[Opening Data to use section]

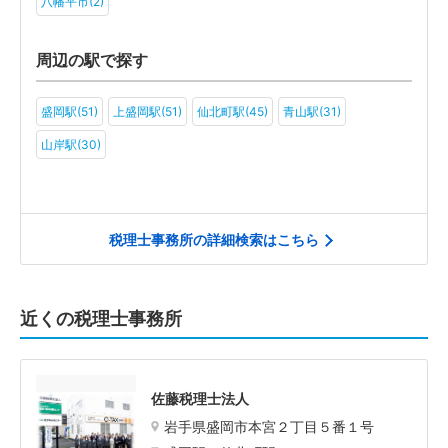
八幡平市(2)
周辺の駅で探す
盛岡駅(51)
上盛岡駅(51)
仙北町駅(45)
青山駅(31)
山岸駅(30)
税理士事務所の詳細検索はこちら
近くの税理士事務所
佐藤税理士法人
岩手県盛岡市本宮２丁目５番１号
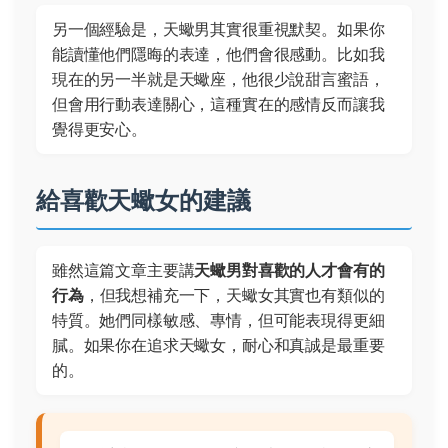
另一個經驗是，天蠍男其實很重視默契。如果你
能讀懂他們隱晦的表達，他們會很感動。比如我
現在的另一半就是天蠍座，他很少說甜言蜜語，
但會用行動表達關心，這種實在的感情反而讓我
覺得更安心。
給喜歡天蠍女的建議
雖然這篇文章主要講
天蠍男對喜歡的人才會有的
行為
，但我想補充一下，天蠍女其實也有類似的
特質。她們同樣敏感、專情，但可能表現得更細
膩。如果你在追求天蠍女，耐心和真誠是最重要
的。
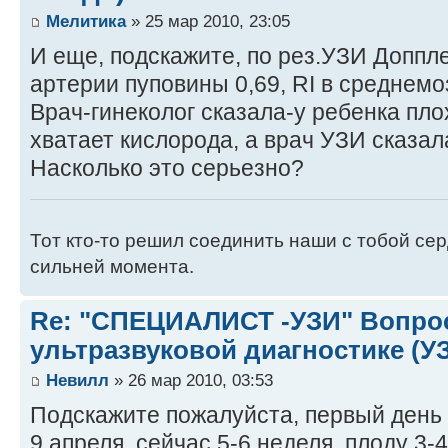
Мелитика
» 25 мар 2010, 23:05
И еще, подскажите, по рез.УЗИ Доппле
артерии пуповины 0,69, RI в среднемо
Врач-гинеколог сказала-у ребенка пл
хватает кислорода, а врач УЗИ сказала
Насколько это серьезно?
Тот кто-то решил соединить наши с тобой се
сильней момента.
Re: "СПЕЦИАЛИСТ -УЗИ" Вопро
ультразвуковой диагностике (У
Невилл
» 26 мар 2010, 03:53
Подскажите пожалуйста, первый день
9 апреля, сейчас 5-6 неделя, плоду 3-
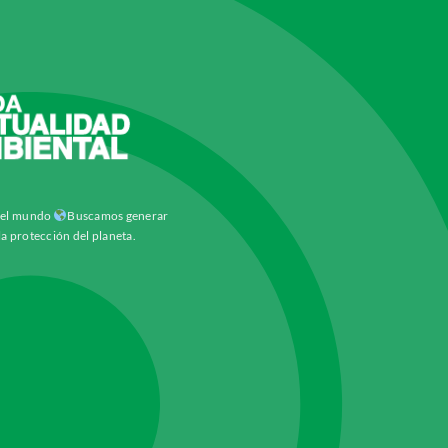
y el mundo
Buscamos generar
la protección del planeta.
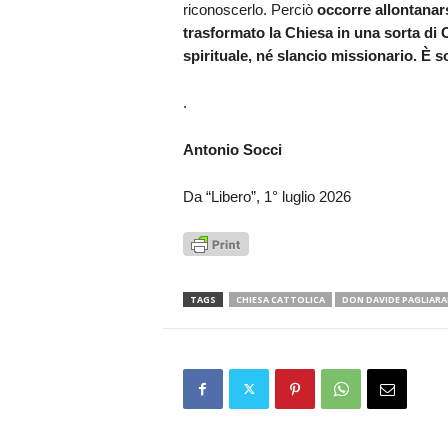
riconoscerlo. Perciò
occorre allontanar
trasformato la Chiesa in una sorta di 
spirituale, né slancio missionario. È 
.
Antonio Socci
Da “Libero”, 1° luglio 2026
TAGS
CHIESA CATTOLICA
DON DAVIDE PAGLIARA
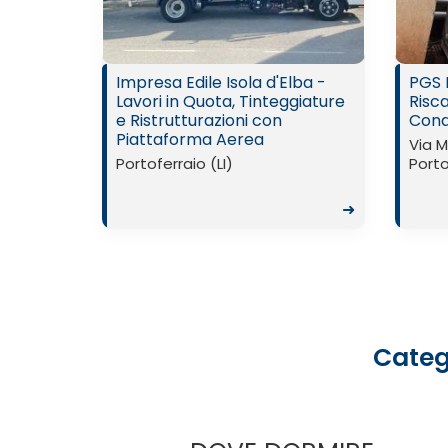
Impresa Edile Isola d'Elba -
PGS I
Lavori in Quota, Tinteggiature
Risc
e Ristrutturazioni con
Cond
Piattaforma Aerea
Via 
Portoferraio (LI)
Porto
➜
Categ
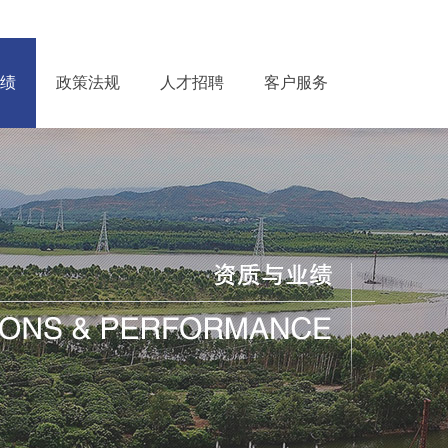
绩
政策法规
人才招聘
客户服务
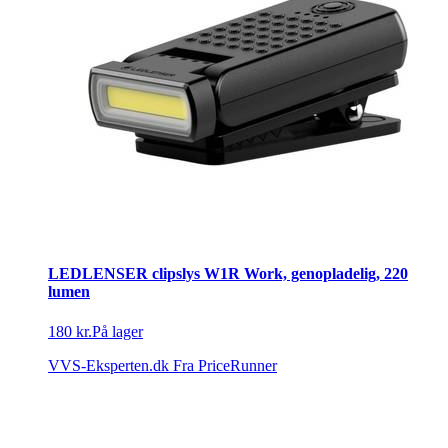
LEDLENSER clipslys W1R Work, genopladelig, 220
lumen
180 kr.
På lager
VVS-Eksperten.dk
Fra PriceRunner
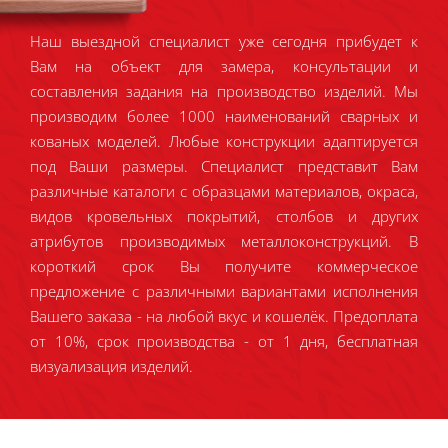
Наш выездной специалист уже сегодня прибудет к
Вам на объект для замера, консультации и
составления задания на производство изделий. Мы
производим более 1000 наименований сварных и
кованых моделей. Любые конструкции адаптируется
под Ваши размеры. Специалист представит Вам
различные каталоги с образцами материалов, окраса,
видов кровельных покрытий, столбов и других
атрибутов производимых металлоконструкций. В
короткий срок Вы получите коммерческое
предложение с различными вариантами исполнения
Вашего заказа - на любой вкус и кошелёк. Предоплата
от 10%, срок производства - от 1 дня, бесплатная
визуализация изделий.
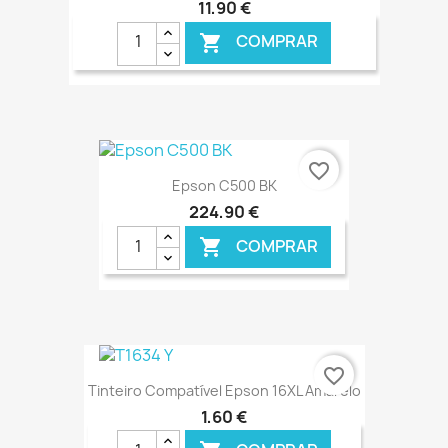
11,90 €
COMPRAR

€ ONLINE
favorite_border
Epson C500 BK
224,90 €
COMPRAR

€ ONLINE
favorite_border
Tinteiro Compatível Epson 16XL Amarelo
1,60 €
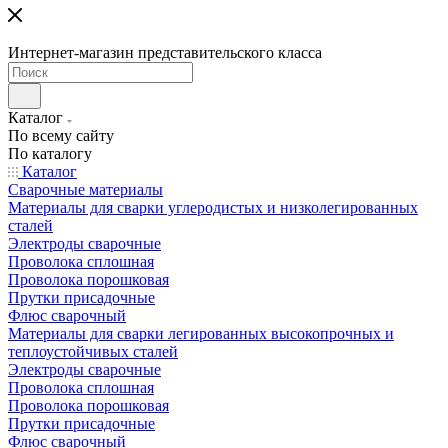
Интернет-магазин представительского класса
Каталог
По всему сайту
По каталогу
Каталог
Сварочные материалы
Материалы для сварки углеродистых и низколегированных
сталей
Электроды сварочные
Проволока сплошная
Проволока порошковая
Прутки присадочные
Флюс сварочный
Материалы для сварки легированных высокопрочных и
теплоустойчивых сталей
Электроды сварочные
Проволока сплошная
Проволока порошковая
Прутки присадочные
Флюс сварочный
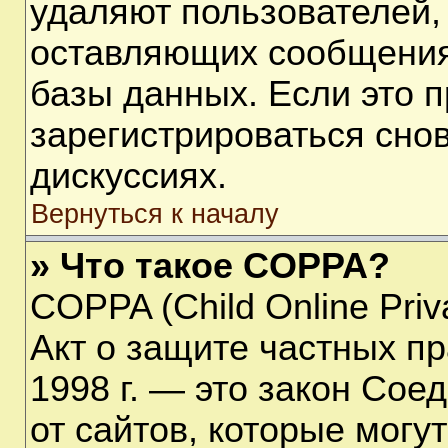
удаляют пользователей,
оставляющих сообщения
базы данных. Если это 
зарегистрироваться снов
дискуссиях.
Вернуться к началу
» Что такое COPPA?
COPPA (Child Online Priva
Акт о защите частных пр
1998 г. — это закон Со
от сайтов, которые мог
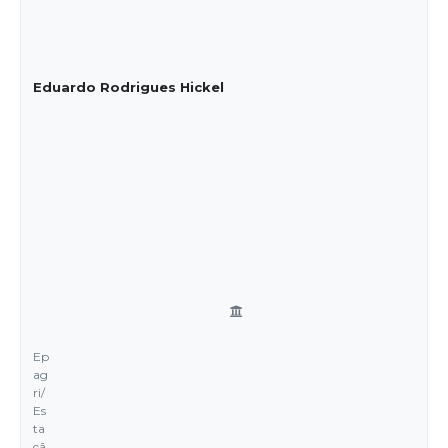
Eduardo Rodrigues Hickel
Ep
ag
ri/
Es
ta
çã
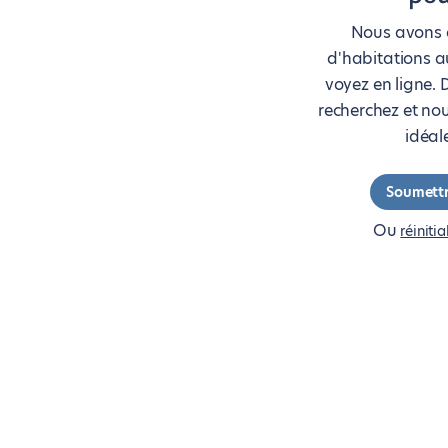
Nous avons a
d'habitations a
voyez en ligne. 
recherchez et no
idéal
Soumett
Ou
réinitia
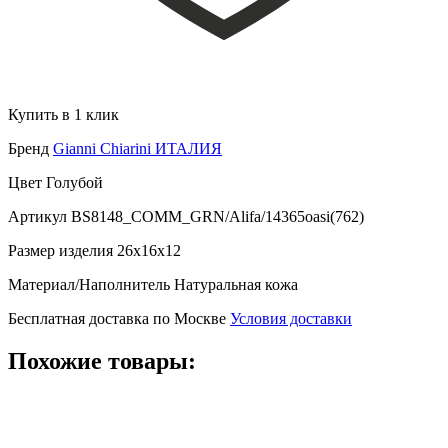
Купить в 1 клик
Бренд
Gianni Chiarini ИТАЛИЯ
Цвет
Голубой
Артикул
BS8148_COMM_GRN/Alifa/14365oasi(762)
Размер изделия
26x16x12
Материал/Наполнитель
Натуральная кожа
Бесплатная доставка по Москве
Условия доставки
Похожие товары:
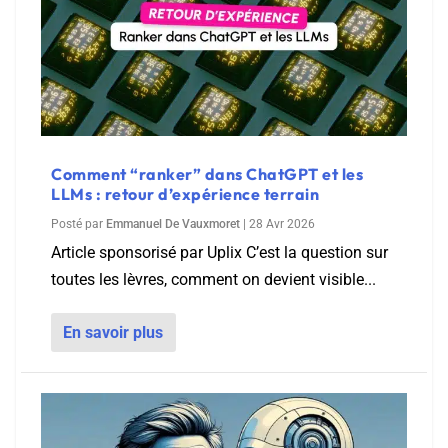
Comment “ranker” dans ChatGPT et les
LLMs : retour d’expérience terrain
Posté par
Emmanuel De Vauxmoret
|
28 Avr 2026
Article sponsorisé par Uplix C’est la question sur
toutes les lèvres, comment on devient visible...
En savoir plus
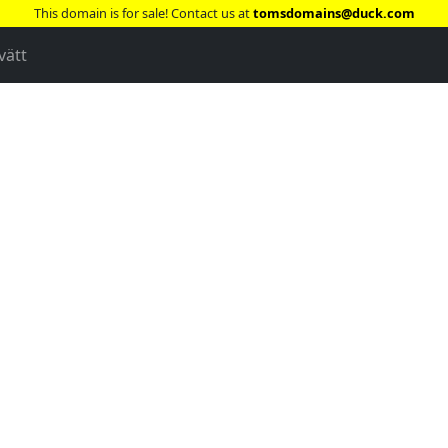
This domain is for sale! Contact us at
tomsdomains@duck.com
vätt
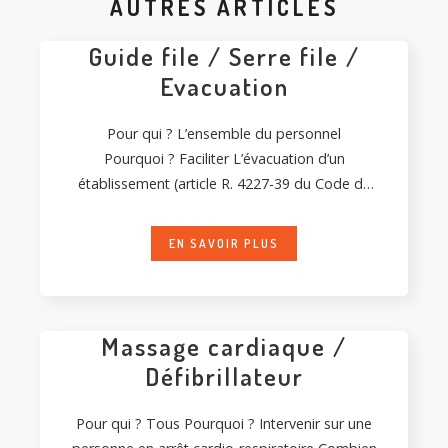
AUTRES ARTICLES
Guide file / Serre file /
Evacuation
Pour qui ? L’ensemble du personnel
Pourquoi ? Faciliter L’évacuation d’un
établissement (article R. 4227-39 du Code du
travail) Combien de temps durera la
formation ? 2h00 Combien de
EN SAVOIR PLUS
personnes pourrons être formés ?
Massage cardiaque /
Défibrillateur
Pour qui ? Tous Pourquoi ? Intervenir sur une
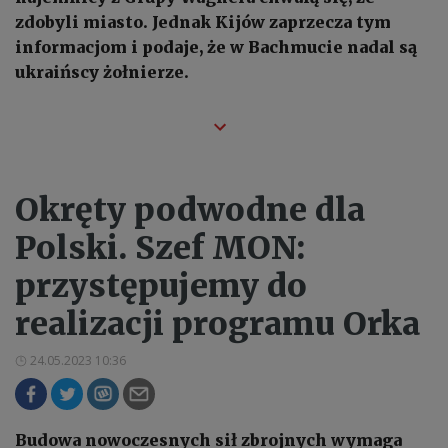
zdobyli miasto. Jednak Kijów zaprzecza tym
informacjom i podaje, że w Bachmucie nadal są
ukraińscy żołnierze.
Okręty podwodne dla
Polski. Szef MON:
przystępujemy do
realizacji programu Orka
24.05.2023 10:36
Budowa nowoczesnych sił zbrojnych wymaga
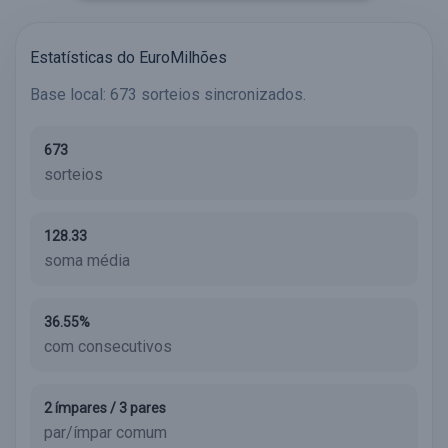
Estatísticas do EuroMilhões
Base local: 673 sorteios sincronizados.
673
sorteios
128.33
soma média
36.55%
com consecutivos
2 ímpares / 3 pares
par/ímpar comum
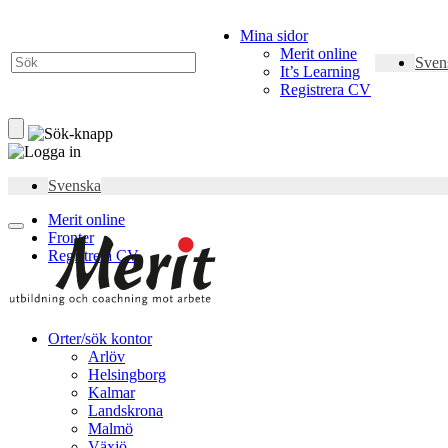
Mina sidor
Merit online
Sven
It’s Learning
Registrera CV
Svenska
Merit online
Fronter
Registrera CV
Orter/sök kontor
Arlöv
Helsingborg
Kalmar
Landskrona
Malmö
Växjö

[Closing Data to use section]

Exercise aim »
Can you recast every line of the data above as a numbered list, dropping blank lines and leaving the pictures out?

Answer space »
1. 八幡平市(2)
2. 周辺の駅で探す
3. 盛岡駅(51)
4. 上盛岡駅(51)
5. 仙北町駅(45)
6. 青山駅(31)
7. 山岸駅(30)
8. 税理士事務所の詳細検索はこちら
9. 近くの税理士事務所
10. 佐藤税理士法人
11. 岩手県盛岡市本宮２丁目５番１号
12. 另一個經驗是，天蠍男其實很重視默契。如果你
13. 能讀懂他們隱晦的表達，他們會很感動。比如我
14. 現在的另一半就是天蠍座，他很少說甜言蜜語，
15. 但會用行動表達關心，這種實在的感情反而讓我
16. 覺得更安心。
17. 給喜歡天蠍女的建議
18. 雖然這篇文章主要講
19. 天蠍男對喜歡的人才會有的
20. 行為
21. ，但我想補充一下，天蠍女其實也有類似的
22. 特質。她們同樣敏感、專情，但可能表現得更細
23. 膩。如果你在追求天蠍女，耐心和真誠是最重要
24. 的。
25. Мелитика
26. » 25 мар 2010, 23:05
27. И еще, подскажите, по рез.УЗИ Доппле
28. артерии пуповины 0,69, RI в среднемо
29. Врач-гинеколог сказала-у ребенка пл
30. хватает кислорода, а врач УЗИ сказала
31. Насколько это серьезно?
32. Тот кто-то решил соединить наши с тобой се
33. сильней момента.
34. Re: "СПЕЦИАЛИСТ -УЗИ" Вопро
35. ультразвуковой диагностике (У
36. Невилл
37. » 26 мар 2010, 03:53
38. Подскажите пожалуйста, первый день
39. 9 апреля, сейчас 5-6 неделя, плоду 3-
40. y el mundo
41. Buscamos generar
42. la protección del planeta.
43. riconoscerlo. Perciò
44. occorre allontanar
45. trasformato la Chiesa in una sorta di 
46. spirituale, né slancio missionario. È 
47. .
48. Antonio Socci
49. Da “Libero”, 1° luglio 2026
50. TAGS
51. CHIESA CATTOLICA
52. DON DAVIDE PAGLIARA
53. Impresa Edile Isola d'Elba -
54. PGS I
55. Lavori in Quota, Tinteggiature
56. Risc
57. e Ristrutturazioni con
58. Cond
59. Piattaforma Aerea
60. Via 
61. Portoferraio (LI)
62. Porto
63. ➜
64. Categ
65. 绩
66. 政策法规
67. 人才招聘
68. 客户服务
69. LEDLENSER clipslys W1R Work, genopladelig, 220
70. lumen
71. 180 kr.
72. På lager
73. VVS-Eksperten.dk
74. Fra PriceRunner
75. Наш выездной специалист уже сегодня прибудет к
76. Вам на объект для замера, консультации и
77. составления задания на производство изделий. Мы
78. производим более 1000 наименований сварных и
79. кованых моделей. Любые конструкции адаптируется
80. под Ваши размеры. Специалист представит Вам
81. различные каталоги с образцами материалов, окраса,
82. видов кровельных покрытий, столбов и других
83. атрибутов производимых металлоконструкций. В
84. короткий срок Вы получите коммерческое
85. предложение с различными вариантами исполнения
86. Вашего заказа - на любой вкус и кошелёк. Предоплата
87. от 10%, срок производства - от 1 дня, бесплатная
88. визуализация изделий.
89. 11,90 €
90. COMPRAR
91. 
92. € ONLINE
93. favorite_border
94. Epson C500 BK
95. 224,90 €
96. COMPRAR
97. 
98. € ONLINE
99. favorite_border
100. Tinteiro Compatível Epson 16XL Amarelo
101. 1,60 €
102. Интернет-магазин представительского класса
103. Каталог
104. По всему сайту
105. По каталогу
106. Каталог
107. Сварочные материалы
108. Материалы для сварки углеродистых и низколегированных
109. сталей
110. Электроды сварочные
111. Проволока сплошная
112. Проволока порошковая
113. Прутки присадочные
114. Флюс сварочный
115. Материалы для сварки легированных высокопрочных и
116. теплоустойчивых сталей
117. Электроды сварочные
118. Проволока сплошная
119. Проволока порошковая
120. Прутки присадочные
121. Флюс сварочный
122. удаляют пользователей,
123. оставляющих сообщения
124. базы данных. Если это 
125. зарегистрироваться снов
126. дискуссиях.
127. Вернуться к началу
128. » Что такое COPPA?
129. COPPA (Child Online Priva
130. Акт о защите частных пр
131. 1998 г. — это закон Со
132. от сайтов, которые мог
133. Eduardo Rodrigues Hickel
134. Ep
135. ag
136. ri/
137. Es
138. ta
139. çã
140. Nous avons a
141. d'habitations a
142. voyez en ligne. 
143. recherchez et no
144. idéal
145. Soumett
146. Ou
147. réinitia
148. Купить в 1 клик
149. Бренд
150. Gianni Chiarini ИТАЛИЯ
151. Цвет
152. Голубой
153. Артикул
154. BS8148_COMM_GRN/Alifa/14365oasi(762)
155. Размер изделия
156. 26x16x12
157. Материал/Наполнитель
158. Натуральная кожа
159. Бесплатная доставка по Москве
160. Условия доставки
161. Похожие товары:
162. Comment “ranker” dans ChatGPT et les
163. LLMs : retour d’expérience terrain
164. Posté par
165. Emmanuel De Vauxmoret
166. |
167. 28 Avr 2026
168. Article sponsorisé par Uplix C’est la question sur
169. toutes les lèvres, comment on devient visible...
170. En savoir plus
171. This domain is for sale! Contact us at
172. tomsdomains@duck.com
173. vätt
174. AUTRES ARTICLES
175. Guide file / Serre file /
176. Evacuation
177. Pour qui ? L’ensemble du personnel
178. Pourquoi ? Faciliter L’évacuation d’un
179. établissement (article R. 4227-39 du Code du
180. travail) Combien de temps durera la
181. formation ? 2h00 Combien de
182. EN SAVOIR PLUS
183. personnes pourrons être formés ?
184. Massage cardiaque /
185. Défibrillateur
186. Pour qui ? Tous Pourquoi ? Intervenir sur une
187. zdobyli miasto. Jednak Kijów zaprzecza tym
188. informacjom i podaje, że w Bachmucie nadal są
189. ukraińscy żołnierze.
190. Okręty podwodne dla
191. Polski. Szef MON:
192. przystępujemy do
193. realizacji programu Orka
194. 24.05.2023 10:36
195. Budowa nowoczesnych sił zbrojnych wymaga
196. Estatísticas do EuroMilhões
197. Base local: 673 sorteios sincronizados.
198. 673
199. sorteios
200. 128.33
201. soma média
202. 36.55%
203. com consecutivos
204. 2 ímpares / 3 pares
205. par/ímpar comum
206. Mina sidor
207. Merit online
208. Sven
209. It’s Learning
210. Registrera CV
211. Svenska
212. Merit online
213. Fronter
214. Registrera CV
215. Orter/sök kontor
216. Arlöv
217. Helsingborg
218. Kalmar
219. Landskrona
220. Malmö
221. Växjö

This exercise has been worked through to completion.